Alors que l’année académique touche à sa fin, l’effervescence au sein du Lycée et École Supérieure Prièste n’est pas seulement due aux examens. Elle culmine avec la présentation des “Grands Projets” de semestre, des travaux qui forcent nos étudiants à sortir des salles de cours pour se confronter à la complexité du réel. Cette session, un projet en particulier a capté l’attention de nos partenaires industriels et environnementaux : une initiative conjointe de nos étudiants du Bachelor en Ingénierie et Systèmes Intelligents et du Bachelor en Design Numérique et Création Multimédia.
Leur défi : concevoir, prototyper et rendre intelligibles des données sur l’un des enjeux majeurs d’Abidjan : la qualité de l’eau de la lagune Ébrié.
Le Défi Technique : Mesurer l’Invisible
La lagune est le cœur économique et social d’Abidjan, mais elle est aussi le réceptacle de pressions urbaines et industrielles intenses. La simple “observation” ne suffit plus ; une gestion durable exige des données fiables, en temps réel.
Sous la supervision du Dr. Samuel N’Guessan, nos étudiants en Ingénierie (Pôle IoT) ont passé le semestre à relever un défi de taille : comment fabriquer des capteurs de qualité de l’eau qui soient à la fois low-cost, robustes et connectés ?
“Acheter des sondes industrielles suisses est une chose. Les concevoir pour qu’elles résistent à l’humidité, à la salinité et aux chocs dans un contexte budgétaire contraint, c’en est une autre,” explique le Dr. N’Guessan. Les étudiants ne se sont pas contentés d’assembler des composants. Ils ont dû modéliser et imprimer en 3D des boîtiers étanches, résoudre des problèmes d’alimentation (panneaux solaires miniatures) et, surtout, gérer la transmission des données.
Les premiers prototypes étaient trop lourds. Les seconds ont pris l’eau. C’est en échouant qu’ils ont appris. Le résultat final : trois prototypes fonctionnels, capables de mesurer la turbidité (la “clarté” de l’eau) et le taux d’oxygène dissous, et de transmettre ces données via un réseau LoRaWAN (longue portée, basse consommation) vers notre serveur au PAD-Lab.

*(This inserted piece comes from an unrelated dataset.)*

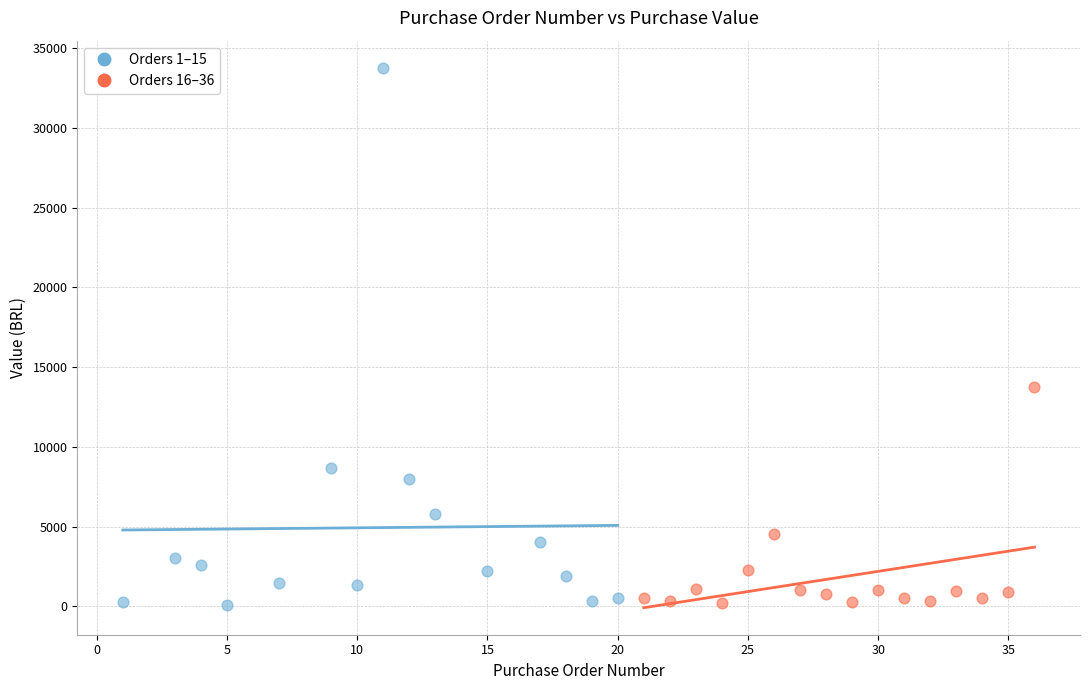

Which series has the widest spread of Y values?

Orders 1–15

Le Défi Humain : Rendre la Donnée Actionnable
À ce stade, le projet n’était qu’une réussite technique. Il manquait l’essentiel : l’interface humaine. C’est là que les étudiants du Dr. Eva-Marie Bamba (Pôle Design Numérique) sont intervenus.
“Des données brutes, même précises, sont inutiles si elles ne sont pas comprises,” rappelle le Dr. Bamba. “Notre travail, au Studio de Design Inclusif (SDI), n’est pas de ‘faire joli’. Il est de traduire la complexité en information décisionnelle.”
L’équipe de design a mené des ateliers avec deux types d’utilisateurs très différents : les chercheurs du Centre Ivoirien Antipollution (CIAPOL), notre partenaire sur ce projet, et des représentants d’une coopérative de pêcheurs de la lagune. Les besoins n’étaient absolument pas les mêmes.
Le résultat fut la création de deux interfaces distinctes, alimentées par la même source de données :
- Un Dashboard Technique (pour CIAPOL) : Une interface web sécurisée, dense, permettant aux scientifiques de visualiser les courbes, de croiser les données avec la pluviométrie et d’exporter les journaux bruts pour leurs propres modèles de recherche.
- Une Web-App Publique (pour les Usagers) : Une application mobile légère (accessible sans installation), basée sur une cartographie simplifiée. Fini les graphiques complexes. L’état de l’eau est représenté par un code couleur simple et une iconographie intuitive, permettant à un pêcheur de visualiser en un coup d’œil les zones où le taux d’oxygène est anormalement bas.
La Méthode Prièste : Briser les Silos
Ce projet est l’incarnation de notre philosophie pédagogique. Pendant des semaines, les ingénieurs se sont plaints que les designers demandaient des fonctionnalités impossibles, et les designers ont reproché aux ingénieurs de ne pas comprendre l’expérience utilisateur.
Ils ont dû apprendre à parler le même langage. Les designers ont dû comprendre ce qu’était une contrainte de “transmission de paquets” de données, et les ingénieurs ont dû admettre que l’emplacement d’un bouton ou le choix d’une couleur n’était pas un détail, mais le cœur de l’adoption du projet.
Le Lycée et École Supérieure Prièste est fier de ce jalon. Il ne s’agit pas encore d’une solution déployée à grande échelle, mais d’un prototype fonctionnel et pertinent, né à Abidjan, pour Abidjan. Les discussions sont déjà en cours avec le CIAPOL pour tester ces trois capteurs in situ dans la baie de Cocody dès le premier trimestre de l’année prochaine.